I should have known I was celebrating too early when I opened my e-mail on Monday: “Hi TL, I want to leave you alone, but something still makes me send this…😬” Mary needed someone for the clock for two football games last Thursday, although she pledged to find someone I could train.

And she did. I met Sara, the middle school counselor, and she did great, catching on really quickly and only letting the clock run one time when no one but me noticed. But — you knew there’d be one, right? — she has two sons who are just starting to come of sporting age themselves, and she had to leave early to pick one up from soccer.

She should have been able to be there for the entirety, except that Alamosa, which requested an earlier start time of 3 p.m., didn’t show up until nearly 4. And then there was an injury.

The superstar seventh-grader of last season is now the superstar eighth-grader. (Sara knows all the kids, which is the only way I now know this.) He was having a great game, until one play when he was tackled by two of the Mean Moose (a name that kept making Sara laugh) and then a third piled onto his head.

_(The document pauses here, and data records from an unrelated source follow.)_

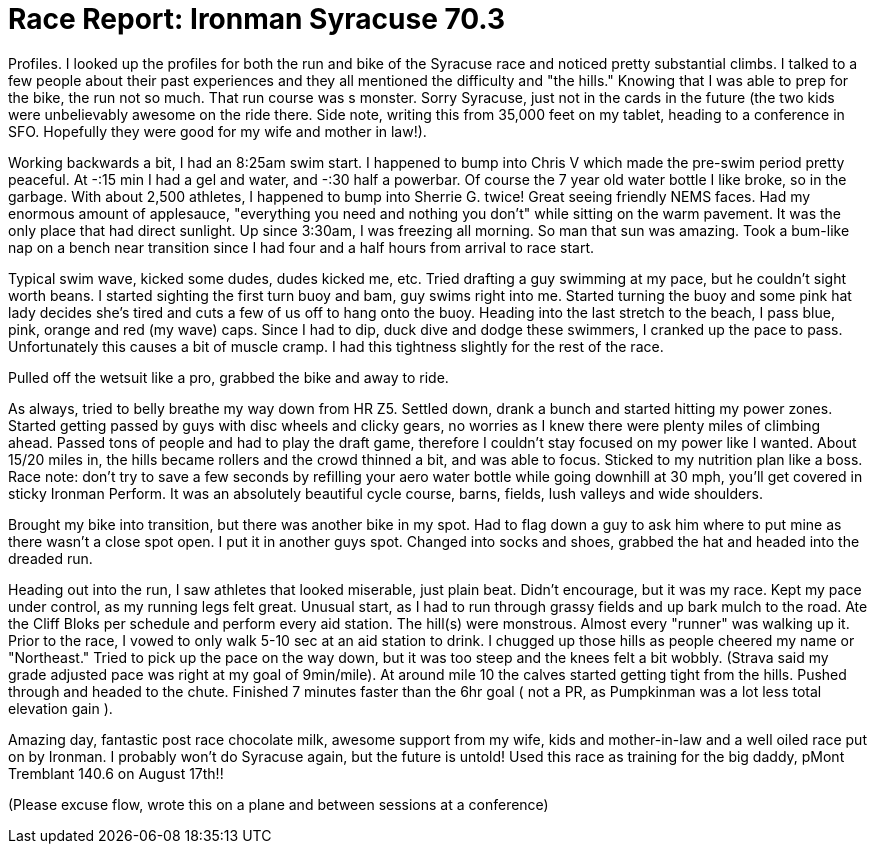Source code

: = Race Report: Ironman Syracuse 70.3
:published_at: 2014-06-25
:hp-tags: Race Report, Triathlon

Profiles. I looked up the profiles for both the run and bike of the Syracuse race and noticed pretty substantial climbs. I talked to a few people about their past experiences and they all mentioned the difficulty and "the hills."  Knowing that I was able to prep for the bike, the run not so much. That run course was s monster. Sorry Syracuse, just not in the cards in the future (the two kids were unbelievably awesome on the ride there. Side note, writing this from 35,000 feet on my tablet, heading to a conference in SFO. Hopefully they were good for my wife and mother in law!).

Working backwards a bit, I had an 8:25am swim start. I happened to bump into Chris V which made the pre-swim period pretty peaceful. At -:15 min I had a gel and water, and -:30 half a powerbar. Of course the 7 year old water bottle I like broke, so in the garbage. With about 2,500 athletes, I happened to bump into Sherrie G. twice! Great seeing friendly NEMS faces.  Had my enormous amount of applesauce, "everything you need and nothing you don't" while sitting on the warm pavement. It was the only place that had direct sunlight. Up since 3:30am, I was freezing all morning. So man that sun was amazing. Took a bum-like nap on a bench near transition since I had four and a half hours from arrival to race start.

Typical swim wave, kicked some dudes, dudes kicked me, etc. Tried drafting a guy swimming at my pace, but he couldn't sight worth beans. I started sighting the first turn buoy and bam, guy swims right into me. Started turning the buoy and some pink hat lady decides she's tired and cuts a few of us off to hang onto the buoy. Heading into the last stretch to the beach, I pass blue, pink, orange and red (my wave) caps. Since I had to dip, duck dive and dodge these swimmers, I cranked up the pace to pass. Unfortunately this causes a bit of muscle cramp. I had this tightness slightly for the rest of the race.

Pulled off the wetsuit like a pro, grabbed the bike and away to ride.

As always, tried to belly breathe my way down from HR Z5. Settled down, drank a bunch and started hitting my power zones.  Started getting passed by guys with disc wheels and clicky gears, no worries as I knew there were plenty miles of climbing ahead. Passed tons of people and had to play the draft game, therefore I couldn't stay focused on my power like I wanted. About 15/20 miles in, the hills became rollers and the crowd thinned a bit, and was able to focus. Sticked to my nutrition plan like a boss. Race note: don't try to save a few seconds by refilling your aero water bottle while going downhill at 30 mph, you'll get covered in sticky Ironman Perform.  It was an absolutely beautiful cycle course, barns, fields, lush valleys and wide shoulders.

Brought my bike into transition, but there was another bike in my spot. Had to flag down a guy to ask him where to put mine as there wasn't a close spot open. I put it in another guys spot. Changed into socks and shoes, grabbed the hat and headed into the dreaded run.

Heading out into the run, I saw athletes that looked miserable, just plain beat. Didn't encourage, but it was my race. Kept my pace under control, as my running legs felt great. Unusual start, as I had to run through grassy fields and up bark mulch to the road. Ate the Cliff Bloks per schedule and perform every aid station. The hill(s) were monstrous. Almost every "runner" was walking up it. Prior to the race, I vowed to only walk 5-10 sec at an aid station to drink. I chugged up those hills as people cheered my name or "Northeast."  Tried to pick up the pace on the way down, but it was too steep and the knees felt a bit wobbly. (Strava said my grade adjusted pace was right at my goal of 9min/mile).  At around mile 10 the calves started getting tight from the hills. Pushed through and headed to the chute. Finished 7 minutes faster than the 6hr goal ( not a PR, as Pumpkinman was a lot less total elevation gain ).

Amazing day, fantastic post race chocolate milk, awesome support from my wife, kids and mother-in-law and a well oiled race put on by Ironman. I probably won't do Syracuse again, but the future is untold! Used this race as training for the big daddy, pMont Tremblant 140.6 on August 17th!!

(Please excuse flow, wrote this on a plane and between sessions at a conference)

In a scene eerily reminiscent of last year, this boy started kicking his legs and screaming and the game ground to a halt. I don’t think they called an ambulance, and he eventually made it off the field under his own power (I think the principal might have taken him for medical attention), but there we were, finishing up more than four hours after I got to the field — even with the running clock after Alamosa moved ahead 24 points.

And here I am again, bumping up against 1,300 words writing about long football games with boys from the same family injured during them. I would be glad to hand my timing duties over to Sara, but I’m afraid her schedule means I’m likely to get more e-mails from Mary.